Die Haftung des Maklers für Angaben zum Wert
Als
Sachverständiger kann vom Makler erwartet werden, dass er über
einschlägige Probleme Bescheid weiß und richtige Auskünfte erteilt. Der
Makler hat gemäß § 3 Abs. 1 MaklerG die Interessen des Auftraggebers
redlich und sorgfältig zu wahren. Makler und Auftraggeber sind
verpflichtet, einander die erforderlichen Nachrichten zu geben. Im
Konsumentenschutzgesetz werden diese erforderlichen Nachrichten
konkretisiert: Den Makler trifft die Verpflichtung zur Aufklärung über
sämtliche Umstände, die für die Beurteilung des zu vermittelnden
Geschäfts wesentlich sind. Die Verpflichtung zur Haftung besteht nach
allgemeinen Grundsätzen aber nicht nur im Verbrauchergeschäft! In den
Materialien zum Maklergesetz wird auf die Fachkenntnis des Maklers
hingewiesen, der "seine Marktkenntnisse und sein Hintergrundwissen
beratend einzubringen hat."
Soweit dem Makler ein
Provisionsanspruch zusteht, kann der Auftraggeber auch eine Mäßigung
nach Maßgabe der durch den Pflichtverstoß bedingten geringeren
Verdienstlichkeit des Maklers verlangen (§ 3 Abs. 4 MaklerG). Diese
Mäßigung ist unabhängig von einem Schaden, nimmt aber Bezug auf eine
objektiv vorwerfbare Pflichtverletzung. Der Nichterfüllungsschaden ist
aber beim unmittelbaren Vertragspartner einzuklagen, wie das folgende
Beispiel zeigt. Dieser kann sich dann allenfalls bei Makler
regressieren.
"Wohnung im Grünen" OGH 21.03.1991, 6 Ob 600/90
Der
Makler hatte eine Wohnung "im Grünen" angepriesen, die
Nachbarliegenschaft werde in einen Park umgewandelt. Letztlich wurde
die Liegenschaft mit einer Autobusgarage verbaut. Der Verkäufer wurde
wegen des Minderwerts der Eigentumswohnung belangt. Das Gericht stellte
fest, dass die Täuschung für den Vertragsabschluss ursächlich war. Der
Verkäufer musste sich die Aussagen des Maklers zurechnen lassen. Da die
Käufer am Vertrag festhielten, stand ihnen eine Preisminderung nach der
relativen Berechnungsmethode zu.
"Eine Vertragsänderung im Sinne des
§ 872 ABGB berechtigt nicht einfach zur Forderung der Differenz
zwischen dem vereinbarten und dem wirklichen Wert der Leistung. Der
vereinbarte Preis muss sich zum geänderten Preis verhalten wie der Wert
der Sache ohne Mangel zum Wert der Sache mit Mangel. Nur so kann die
von den Parteien dem Vertragsabschluss zugrunde gelegte Wertrelation
zwischen Leistung und Gegenleistung (subjektive Äquivalenz), die soweit
sie nicht durch Willensmängel beeinflusst ist, keiner Korrektur bedarf
und zugänglich ist, aufrechterhalten werden."

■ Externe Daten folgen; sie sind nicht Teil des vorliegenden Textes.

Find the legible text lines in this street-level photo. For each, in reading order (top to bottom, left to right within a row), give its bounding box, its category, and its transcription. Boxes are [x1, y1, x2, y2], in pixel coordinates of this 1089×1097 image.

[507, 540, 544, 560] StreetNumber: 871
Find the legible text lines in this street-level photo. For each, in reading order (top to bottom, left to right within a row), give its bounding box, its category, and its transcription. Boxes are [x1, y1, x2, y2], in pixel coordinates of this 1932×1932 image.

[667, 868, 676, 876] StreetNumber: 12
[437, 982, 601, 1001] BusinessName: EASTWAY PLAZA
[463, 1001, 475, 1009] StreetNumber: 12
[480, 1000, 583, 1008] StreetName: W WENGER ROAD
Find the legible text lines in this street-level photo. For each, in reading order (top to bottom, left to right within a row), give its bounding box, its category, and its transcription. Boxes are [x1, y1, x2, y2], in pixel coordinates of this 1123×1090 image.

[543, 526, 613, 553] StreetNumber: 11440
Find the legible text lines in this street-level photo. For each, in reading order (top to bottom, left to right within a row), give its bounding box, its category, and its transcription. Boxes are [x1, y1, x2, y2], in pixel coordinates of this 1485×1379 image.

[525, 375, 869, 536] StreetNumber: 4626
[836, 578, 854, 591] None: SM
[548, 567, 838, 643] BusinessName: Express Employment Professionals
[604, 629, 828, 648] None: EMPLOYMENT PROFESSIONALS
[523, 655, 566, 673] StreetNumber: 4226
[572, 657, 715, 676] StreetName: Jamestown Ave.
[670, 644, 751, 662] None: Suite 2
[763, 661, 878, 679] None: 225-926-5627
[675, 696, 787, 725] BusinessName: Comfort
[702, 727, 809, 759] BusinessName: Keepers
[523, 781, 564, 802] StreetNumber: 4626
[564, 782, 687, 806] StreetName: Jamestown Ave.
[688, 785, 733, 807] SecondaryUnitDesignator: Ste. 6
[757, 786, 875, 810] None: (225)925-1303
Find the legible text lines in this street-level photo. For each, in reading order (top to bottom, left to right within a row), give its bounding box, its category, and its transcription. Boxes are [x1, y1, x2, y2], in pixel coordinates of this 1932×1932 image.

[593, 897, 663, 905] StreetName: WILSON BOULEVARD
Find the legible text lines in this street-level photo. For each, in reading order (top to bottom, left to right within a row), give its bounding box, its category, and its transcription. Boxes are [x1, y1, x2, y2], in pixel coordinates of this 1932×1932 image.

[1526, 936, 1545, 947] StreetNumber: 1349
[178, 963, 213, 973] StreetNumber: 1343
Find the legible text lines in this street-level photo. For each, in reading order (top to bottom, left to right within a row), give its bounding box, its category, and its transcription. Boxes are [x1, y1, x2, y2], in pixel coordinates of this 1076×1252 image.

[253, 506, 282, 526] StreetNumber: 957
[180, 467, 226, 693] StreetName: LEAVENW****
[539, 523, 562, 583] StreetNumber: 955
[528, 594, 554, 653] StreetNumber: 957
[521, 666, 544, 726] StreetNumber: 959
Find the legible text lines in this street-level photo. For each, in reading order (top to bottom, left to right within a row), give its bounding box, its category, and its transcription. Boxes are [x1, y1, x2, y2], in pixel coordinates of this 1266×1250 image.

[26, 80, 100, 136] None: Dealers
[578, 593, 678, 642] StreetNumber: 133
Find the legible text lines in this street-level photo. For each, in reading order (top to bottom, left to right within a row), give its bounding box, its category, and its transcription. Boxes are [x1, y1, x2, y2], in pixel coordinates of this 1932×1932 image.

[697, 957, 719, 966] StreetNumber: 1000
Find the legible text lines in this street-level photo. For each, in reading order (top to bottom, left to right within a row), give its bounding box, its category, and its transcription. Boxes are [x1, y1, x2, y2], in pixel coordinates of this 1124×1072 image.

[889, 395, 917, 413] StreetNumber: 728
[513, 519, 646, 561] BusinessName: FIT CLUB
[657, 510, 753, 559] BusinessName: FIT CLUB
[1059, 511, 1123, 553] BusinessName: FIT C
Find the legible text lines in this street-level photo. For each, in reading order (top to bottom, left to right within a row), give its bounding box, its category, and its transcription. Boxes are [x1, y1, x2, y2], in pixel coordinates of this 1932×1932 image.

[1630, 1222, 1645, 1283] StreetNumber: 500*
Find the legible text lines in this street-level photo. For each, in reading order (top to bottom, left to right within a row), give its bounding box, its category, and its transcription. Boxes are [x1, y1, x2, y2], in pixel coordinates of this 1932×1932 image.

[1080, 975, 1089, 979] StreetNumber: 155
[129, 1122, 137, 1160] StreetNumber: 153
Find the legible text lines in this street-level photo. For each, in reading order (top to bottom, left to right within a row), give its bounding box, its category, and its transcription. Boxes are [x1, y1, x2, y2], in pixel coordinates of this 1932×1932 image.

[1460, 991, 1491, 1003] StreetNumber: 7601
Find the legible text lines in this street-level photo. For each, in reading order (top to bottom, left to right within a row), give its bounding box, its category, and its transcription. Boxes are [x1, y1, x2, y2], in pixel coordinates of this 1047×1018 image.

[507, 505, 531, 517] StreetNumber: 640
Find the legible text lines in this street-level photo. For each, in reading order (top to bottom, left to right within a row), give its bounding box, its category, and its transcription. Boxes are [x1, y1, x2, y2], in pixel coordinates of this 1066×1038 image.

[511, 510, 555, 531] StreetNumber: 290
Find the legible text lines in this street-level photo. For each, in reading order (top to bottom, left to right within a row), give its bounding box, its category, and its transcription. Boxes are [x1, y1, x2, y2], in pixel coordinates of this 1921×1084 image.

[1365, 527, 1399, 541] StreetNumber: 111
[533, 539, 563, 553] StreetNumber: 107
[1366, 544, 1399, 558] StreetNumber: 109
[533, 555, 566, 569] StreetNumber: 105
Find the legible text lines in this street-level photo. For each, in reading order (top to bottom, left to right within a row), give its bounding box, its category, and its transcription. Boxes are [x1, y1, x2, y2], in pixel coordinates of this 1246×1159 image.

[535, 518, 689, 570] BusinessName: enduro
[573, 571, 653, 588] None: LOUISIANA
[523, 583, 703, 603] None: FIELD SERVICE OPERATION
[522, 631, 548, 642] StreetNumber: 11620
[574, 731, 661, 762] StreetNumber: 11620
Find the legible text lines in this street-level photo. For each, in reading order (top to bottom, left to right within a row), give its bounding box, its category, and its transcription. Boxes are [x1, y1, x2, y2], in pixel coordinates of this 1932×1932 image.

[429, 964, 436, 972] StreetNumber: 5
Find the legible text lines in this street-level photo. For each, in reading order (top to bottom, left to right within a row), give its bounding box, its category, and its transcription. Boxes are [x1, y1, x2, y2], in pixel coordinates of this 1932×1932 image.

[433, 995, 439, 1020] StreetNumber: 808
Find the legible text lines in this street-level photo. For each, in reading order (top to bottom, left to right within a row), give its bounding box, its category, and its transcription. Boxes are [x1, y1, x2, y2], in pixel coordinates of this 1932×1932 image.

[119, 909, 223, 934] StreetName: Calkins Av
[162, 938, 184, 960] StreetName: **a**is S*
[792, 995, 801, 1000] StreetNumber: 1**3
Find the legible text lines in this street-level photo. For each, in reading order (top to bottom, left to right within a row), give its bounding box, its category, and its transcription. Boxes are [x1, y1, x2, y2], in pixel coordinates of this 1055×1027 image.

"Unbefristeter Mietvertrag im Einfamilienhaus" OGH 17.04.2007, 5 Ob 275/96
Eine
Immobilienmaklerin hatte einer unerfahrenen Vermieterin eines
Einfamilienhauses einen vom Mieter selbst verfassten Mietvertrag als "unbedenklich" zur Unterschrift vorgelegt. Unter anderem war der
Vertrag ausdrücklich (nach alter Rechtslage noch dem MRG unterliegend)
unbefristet abgeschlossen worden, zudem zu einem unüblich niedrigen
Mietpreis. Unter der Prämisse, dass die Vermieterin bei Aufklärung über
Befristungsalternativen den Vertrag keinesfalls unbefristet
abgeschlossen hätte "was im fortgesetzten Verfahren zu beweisen war"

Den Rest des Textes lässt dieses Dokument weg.